Suppose $R$ is an integral domain and $M$, $N$ are torsion-free $R$-modules. If $m$ and $n$ are nonzero elements of $M$ and $N$ respectively then does it follow that $m \otimes n \neq 0$ ?
If either $M$ or $N$ is free then it is indeed true, but can it be generalized to the case where neither module is free but both modules are torsion-free?
If you assume that torsionfree modules are flat, then this is true. If a torsionfree module is non flat, you should be able to get counterexamples.
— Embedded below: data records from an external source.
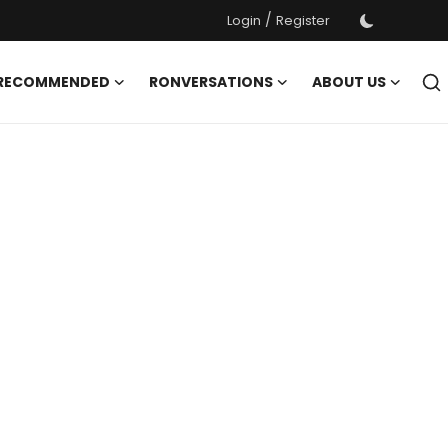
/
Login
Register
 RECOMMENDED
RONVERSATIONS
ABOUT US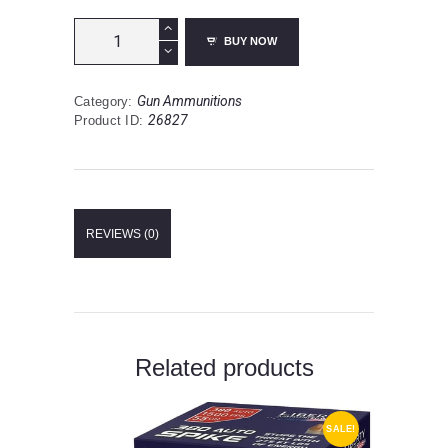
Hornady
BUY NOW
Superformance
.25-
06
Gun Ammunitions
Category:
Remington
26827
Product ID:
Ammunition
20
Rounds
SST
117
Grain
REVIEWS (0)
quantity
Related products
SALE!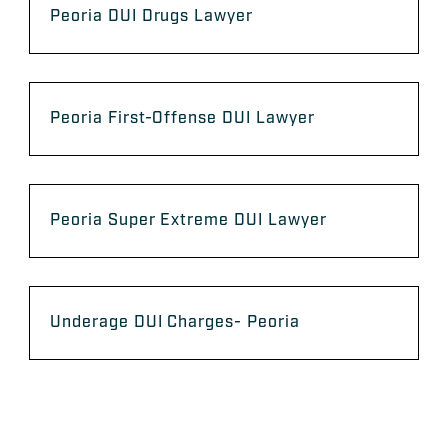
Peoria DUI Drugs Lawyer
Peoria First-Offense DUI Lawyer
Peoria Super Extreme DUI Lawyer
Underage DUI Charges- Peoria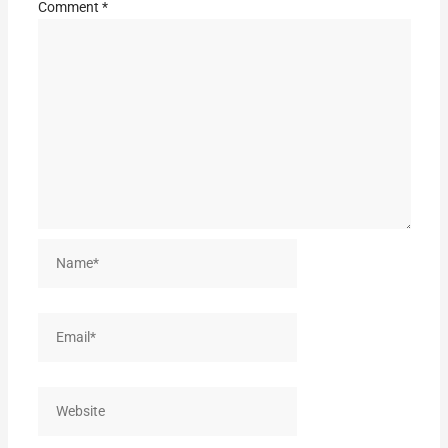
Comment
*
Name*
Email*
Website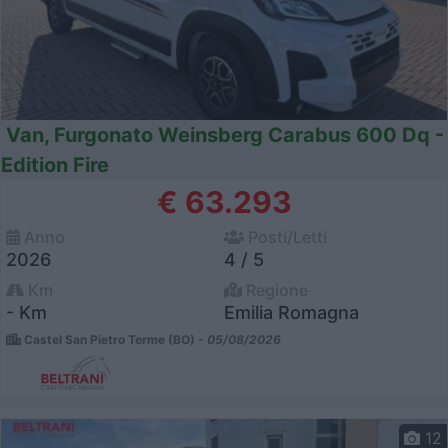
Van, Furgonato Weinsberg Carabus 600 Dq -
Edition Fire
€ 63.293
Anno
Posti/Letti
2026
4 / 5
Km
Regione
- Km
Emilia Romagna
Castel San Pietro Terme (BO) -
05/08/2026
12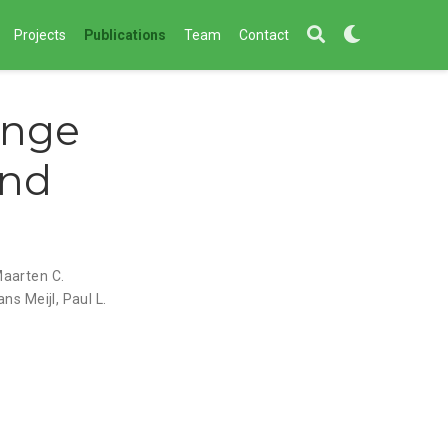
Projects
Publications
Team
Contact
ange
and
aarten C.
ans Meijl
,
Paul L.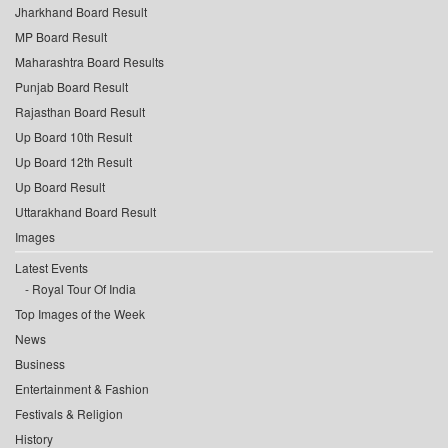
Jharkhand Board Result
MP Board Result
Maharashtra Board Results
Punjab Board Result
Rajasthan Board Result
Up Board 10th Result
Up Board 12th Result
Up Board Result
Uttarakhand Board Result
Images
Latest Events
Royal Tour Of India
Top Images of the Week
News
Business
Entertainment & Fashion
Festivals & Religion
History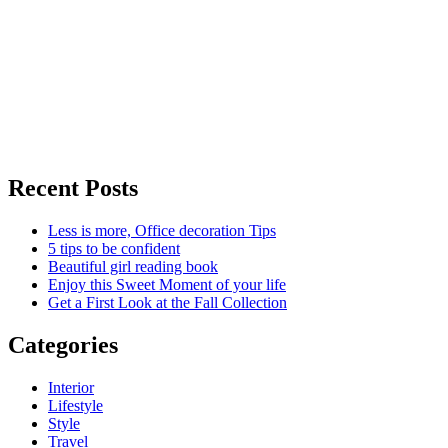
Recent Posts
Less is more, Office decoration Tips
5 tips to be confident
Beautiful girl reading book
Enjoy this Sweet Moment of your life
Get a First Look at the Fall Collection
Categories
Interior
Lifestyle
Style
Travel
See https://mathoverflow.net/questions/51095/flat-module-and-torsion-free-module for reference.
So assume $R$ is a Prüfer domain, that is, every torsionfree module is flat.
Consider the inclusion map $j\colon nR\to N$, which is injective. Since $M$ is torsion-free, it is flat and therefore $$ M\otimes j\colon M\otimes nR\to M\otimes N $$ is injective. Similarly, $i\colon mR\to M$ is injective, so also the $mR\otimes nR\to M\otimes nR$ is injective. Therefore the composition $mR\otimes nR\to M\otimes N$ is injective. On the other hand, there are isomorphisms $R\to mR$ and $R\to nR$ defined by $r\mapsto mr$ and $r\mapsto nr$ respectively, because $M$ and $N$ are torsion-free, so $R\otimes R\to mR\otimes nR$ is an isomorphism. The element $1\otimes 1$ is definitely nonzero in $R\otimes R$.
(All tensor products are over the ring $R$.)